Chili – the dish

Okay, in reference to the previous chili recipe, Sgt Hook is cranking up the contest. This ought to be interesting.

Like many foods, chili comes in a wide range of recipes. You can look “chili” up in a search engine and see thousands of references. Texas is the traditional home of chili, although the dish is prepared nationwide, and like barbecue, there are a lot of different people who claim to have the real, authentic version as their recipe. Me, I take the realistic view. Chili was meant as a cheap way to turn cheap meat and common ingredients into something interestingly edible.

One version of the history of the dish attributes it to having been prepared by San Antonio washerwomen. Further history has it developing as a dish cooked by trail cooks on cattle drives. You just have to know that these people did not have a wide selection of exotic herbs and spices. They didn’t have the best cuts of meat.
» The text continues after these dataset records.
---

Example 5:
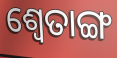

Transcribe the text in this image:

ଶ୍ୱେତାଙ୍ଗ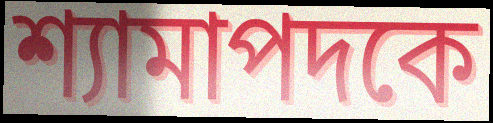
শ্যামাপদকে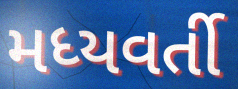
મધ્યવર્તી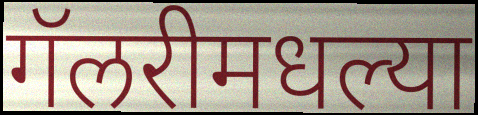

And they didn’t have time to waste putting together some fru-fru dish, garnished with a sprig of mint. So that’s why I think **MY** chili is authentic. And it darned sure tastes good.

On a side note, Texas has the wrap on both chili and barbecue. The rest of ya’ll can forget it. If you got one that tastes as good as Texas, you heisted the recipe somewhere along the line. Louisiana has some good cooking, and nobody olds a candle to us Cajuns, but I gotta give Texas their due on their strong suits.